C’è nel tuo ultimo album una canzone,“Tornerai qui”, che ho apprezzato perché vi intravedo una certa malinconia: quanto un artista può esser autobiografico, e quanto invece produce stati d’animo artificiosi, ingannatori?
Il testo in realtà è di mio fratello, che me lo ha proposto, ed anch’io l’ho trovato interessante ed ho deciso di usarlo. A volte non si focalizza un momento di percezione, o diventa complicato tradurlo in uno stato operativo, inserirlo in un processo creativo: non sempre è semplice traslare un’intuizione in un arrangiamento, in una composizione. Io, anche grazie a tanti anni di esperienza, cerco sempre di conservare gli stati iniziali, quelli dell’animo, e di trasportarli nel processo compositivo: si tratta di mantenere il momento particolare nel tempo, nella scrittura, tralasciando gli elementi che possono influenzarti. E’ per questo che per scrivere a volte è necessario diventare un alieno, riuscire ad estraniarsi. Quindi, per quanto mi riguarda, spesso i miei testi riguardano me in prima persona, quello che sento in determinato momento, e che riesco a conservare per il tempo necessario alla composizione.
Con chi ti piacerebbe collaborare, in futuro?

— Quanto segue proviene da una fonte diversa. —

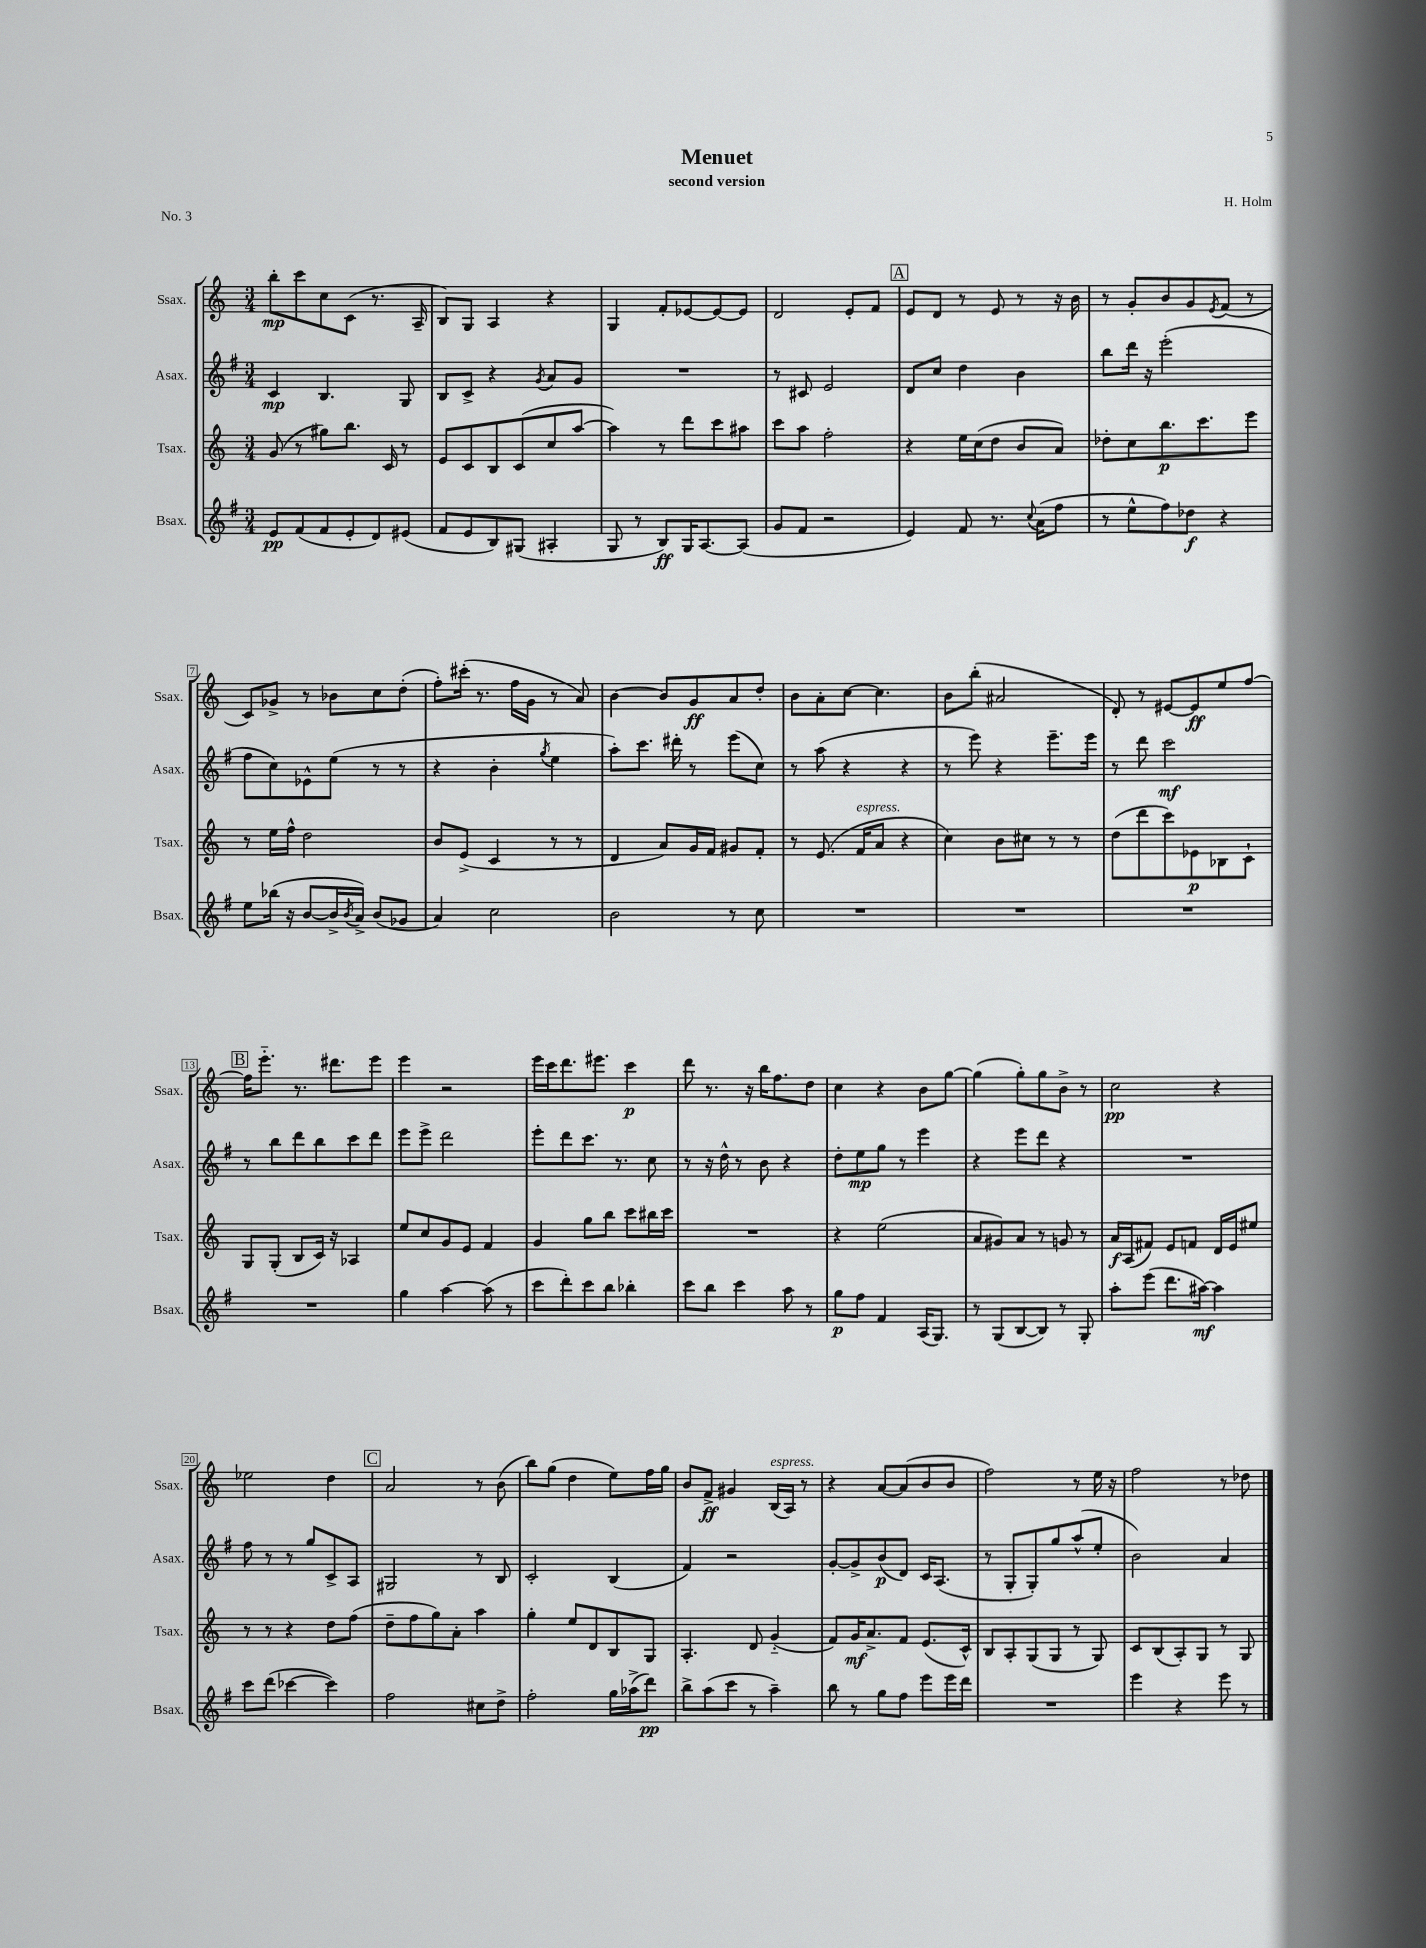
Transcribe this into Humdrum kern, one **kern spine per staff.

Nel prossimo disco mi piacerebbe poter fare qualcosa con Peter Gabriel, artista che ho sempre stimato e che ho conosciuto personalmente. Devo dire che vorrei tornare a collaborare con Franco Battiato (in realtà Max lo chiama “Zio Franco”..), ma so che lui è molto impegnato. Magari riuscirò a coinvolgerlo nell’opera su cui sto lavorando ormai da 10 anni, quella del poema sumero, ma lui non è facile da incuriosire, nonostante sia una persona estremamente curiosa e creativa..ha bisogno di ricevere una sollecitazione che lo innamori, forse perché in carriera ha già avuto esperienze di ogni tipo.